GuangmingZhu commented 5 years ago

@JianweiDong (1) The keras.layers.GatedConvLSTM2D was modified from keras.layers.ConvLSTM2D by myself, it is just released in this repo. (2) I have no idea why the loss is nan. My previous researches show that the deeper 3DCNN component in our "Res3D+ConvLSTM+MobileNet" architecture will not always result in better performance.

JwDong2019 commented 5 years ago

@GuangmingZhu Thank you teacher. I see the modified in your code. Now i know why the loss is Nan. Maybe it is because I forget to initializer 'kernel_initializer' and 'recurrent_initializer' so the loss is nan. And now my architecture is work on. I noticed the input of keras.layers.ConvLSTM2D is '' if data_format='channels_last' 5D tensor with shape: (samples, time, rows, cols, channels)'',i don't know the meaning of 'samples and time'. My input of keras.layers.ConvLSTM2D is 5D tensor with shape: (batchize, num_frames, rows, cols, channels). num_frames is the frame selected in a video. Is it the right input?

GuangmingZhu commented 5 years ago

@JianweiDong I think 'samples and time' does mean 'batchsize and num_frames'. However, I am not sure whether the num_frames is the count of the frames selected in a video in your case, since temporal pooling is used in my 3DCNN component prior ConvLSTM2D.

JwDong2019 commented 5 years ago

@GuangmingZhu Yeah, my structure is 3DCNN + ConvLSTM2D. 3DCNN component is prior ConvLSTM2D. num_frames is the count of the frames selected in a video in my case. I see the input of your 3DCNN is (batch_size, seq_len, 112, 112, 3) and the output of 3DCNN is (samples, new_conv_dim1, new_conv_dim2, new_conv_dim3, filters)。So I'm confused with the input of ConvLSTM2D and don't know the meaning of 'samples and time' (i can't clearly find proper translation about them). So how do you understand them? I refer your code to learn how to connect 3DCNN and LSTM for my undergraduate project in video recognition and i don't run your code so i don't know clearly the input of your ConvLSTM2D. Thank you.

GuangmingZhu commented 5 years ago

@JianweiDong It is simple. Assume that the 3DCNN component has a temporal pooling and two spatial poolings which all have the stride of 2, then the output of 3DCNN should have the shape of (batchsize, seq_len/2, 28, 28, filters). Therefore, the input of ConvLSTM2D has also the shape of (batchsize, seq_len/2, 28, 28, filters).
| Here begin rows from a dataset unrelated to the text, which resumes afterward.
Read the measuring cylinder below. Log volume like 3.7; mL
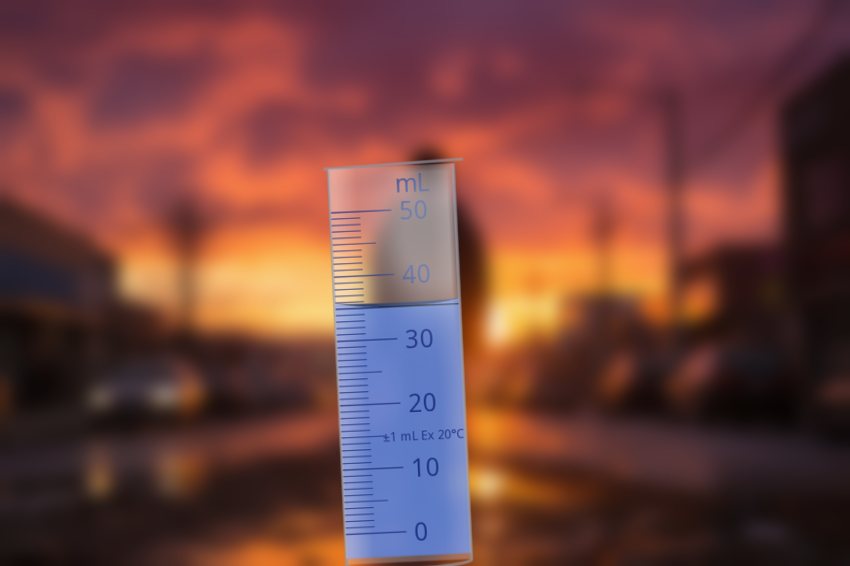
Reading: 35; mL
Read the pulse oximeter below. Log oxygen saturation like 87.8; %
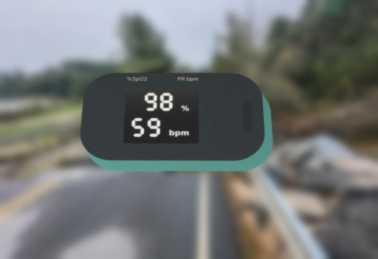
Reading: 98; %
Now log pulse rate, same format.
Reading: 59; bpm
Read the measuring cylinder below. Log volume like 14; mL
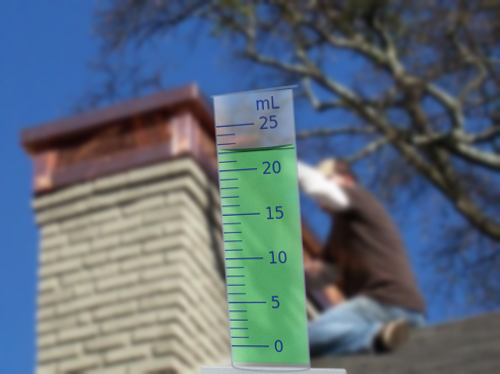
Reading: 22; mL
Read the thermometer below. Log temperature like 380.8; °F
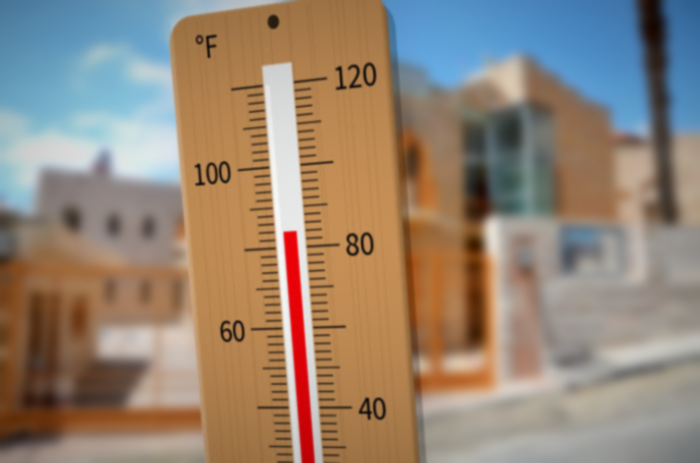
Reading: 84; °F
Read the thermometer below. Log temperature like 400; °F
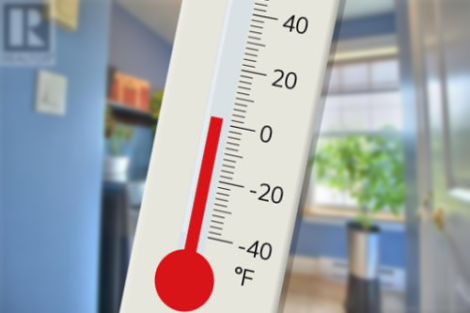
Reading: 2; °F
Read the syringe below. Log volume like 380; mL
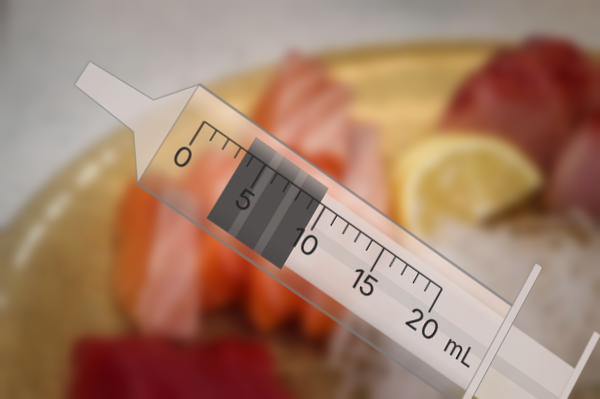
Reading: 3.5; mL
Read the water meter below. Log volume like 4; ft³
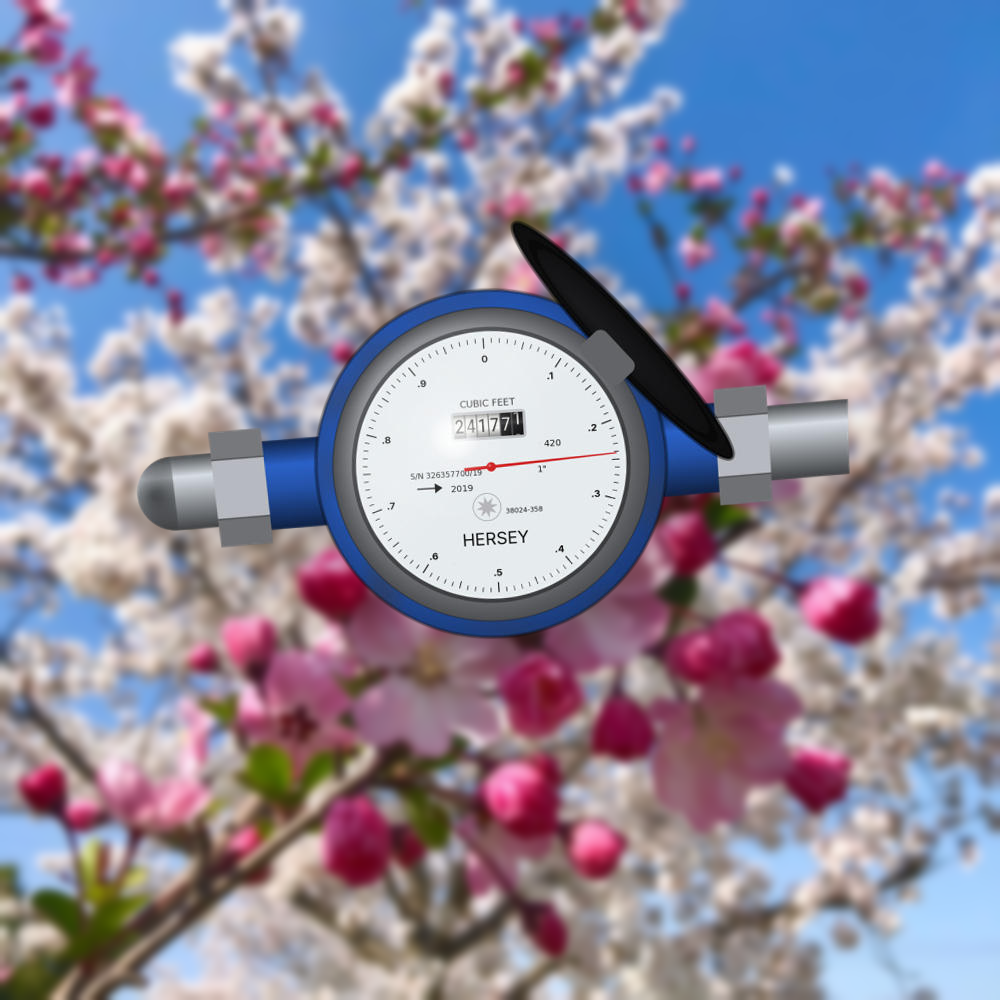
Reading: 241771.24; ft³
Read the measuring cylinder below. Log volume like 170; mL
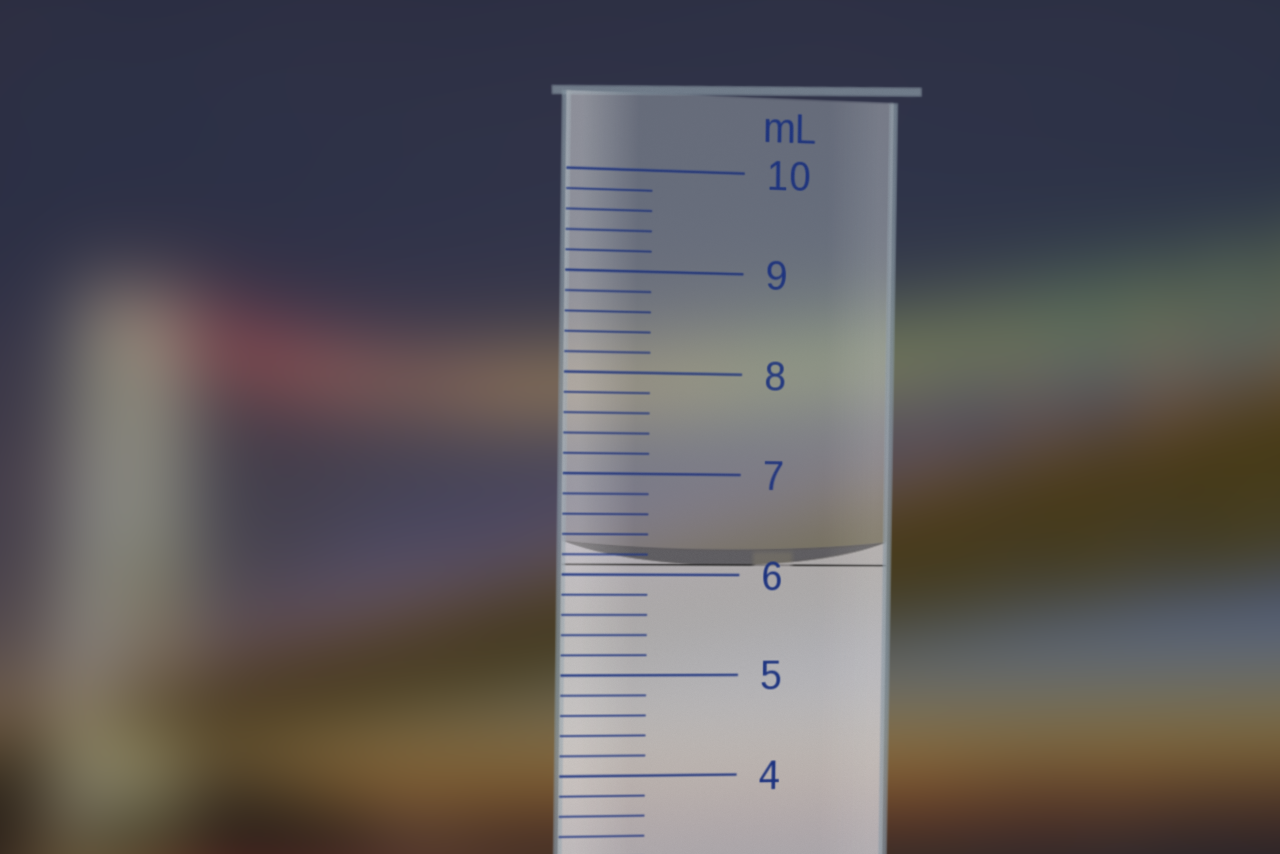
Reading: 6.1; mL
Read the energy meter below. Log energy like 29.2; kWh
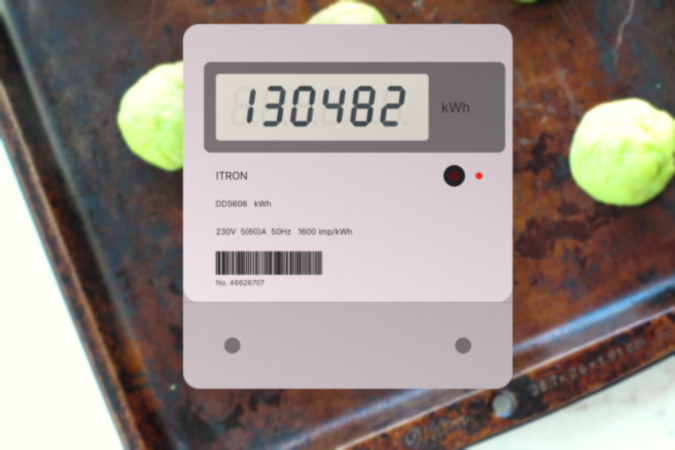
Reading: 130482; kWh
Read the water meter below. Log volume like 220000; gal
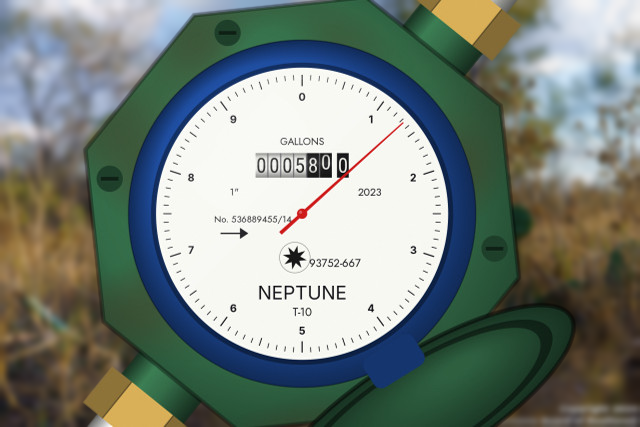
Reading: 5801.3; gal
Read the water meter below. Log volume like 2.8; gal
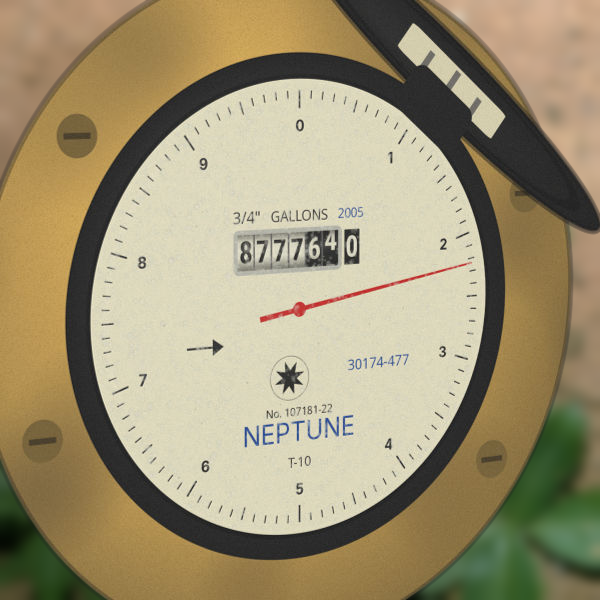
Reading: 8777642.2; gal
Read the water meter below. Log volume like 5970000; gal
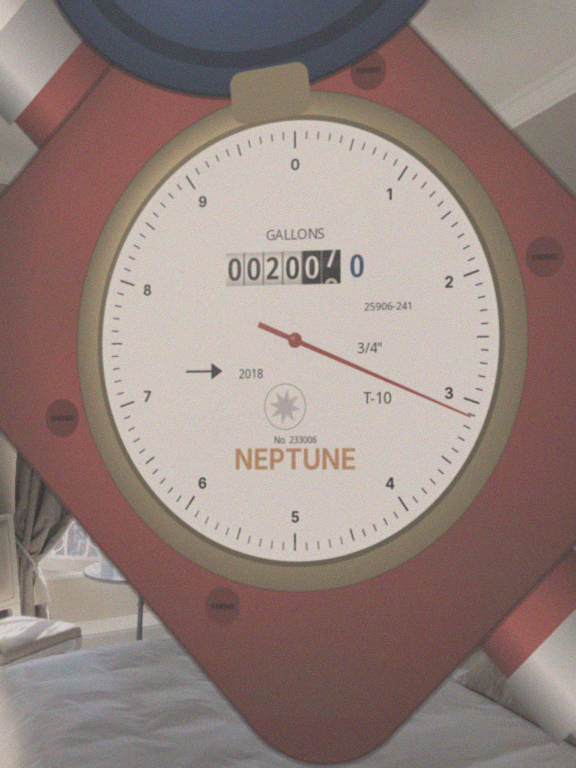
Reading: 20073.1; gal
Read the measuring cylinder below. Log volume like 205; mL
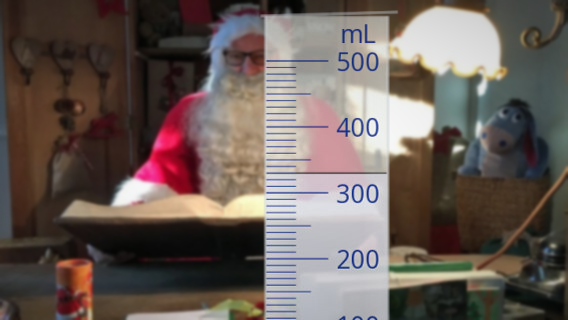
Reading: 330; mL
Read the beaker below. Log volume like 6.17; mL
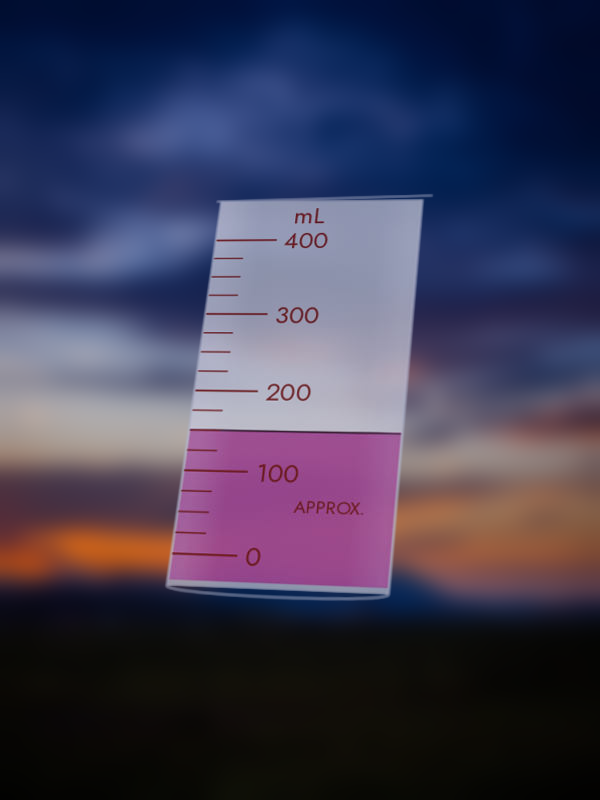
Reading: 150; mL
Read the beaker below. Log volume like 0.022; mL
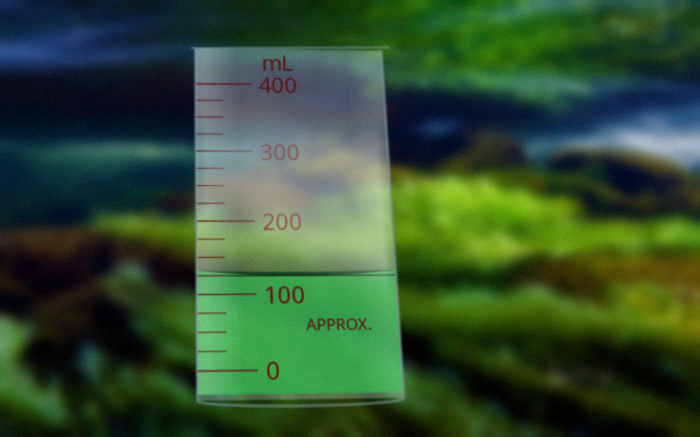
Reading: 125; mL
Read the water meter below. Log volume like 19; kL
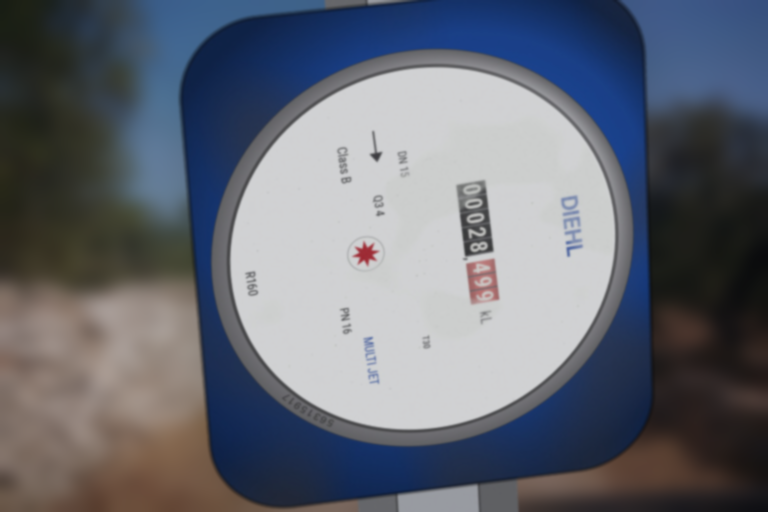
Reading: 28.499; kL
JwDong2019 commented 5 years ago

@GuangmingZhu Oh I see. I use the ConvLSTM2D as you say. It mean the 'samples' is correspond to to 'batchsize' and 'time' is correspond to to temporal sequence length? (samples,time, rows, cols, channels). Thanks for your warm hearted help.

GuangmingZhu commented 5 years ago

@JianweiDong YES.

double2b commented 4 years ago

@GuangmingZhu ,Hi! In the code, the output featuremap of Gatedconvlstm2d is (16,?, 28, 28,256). The dim2 "?" makes the dense layer error. Is the "?" here appropriate? (The proper versions of Python and TF have been used, and the initpy files has been replaced) Looking forward to your reply.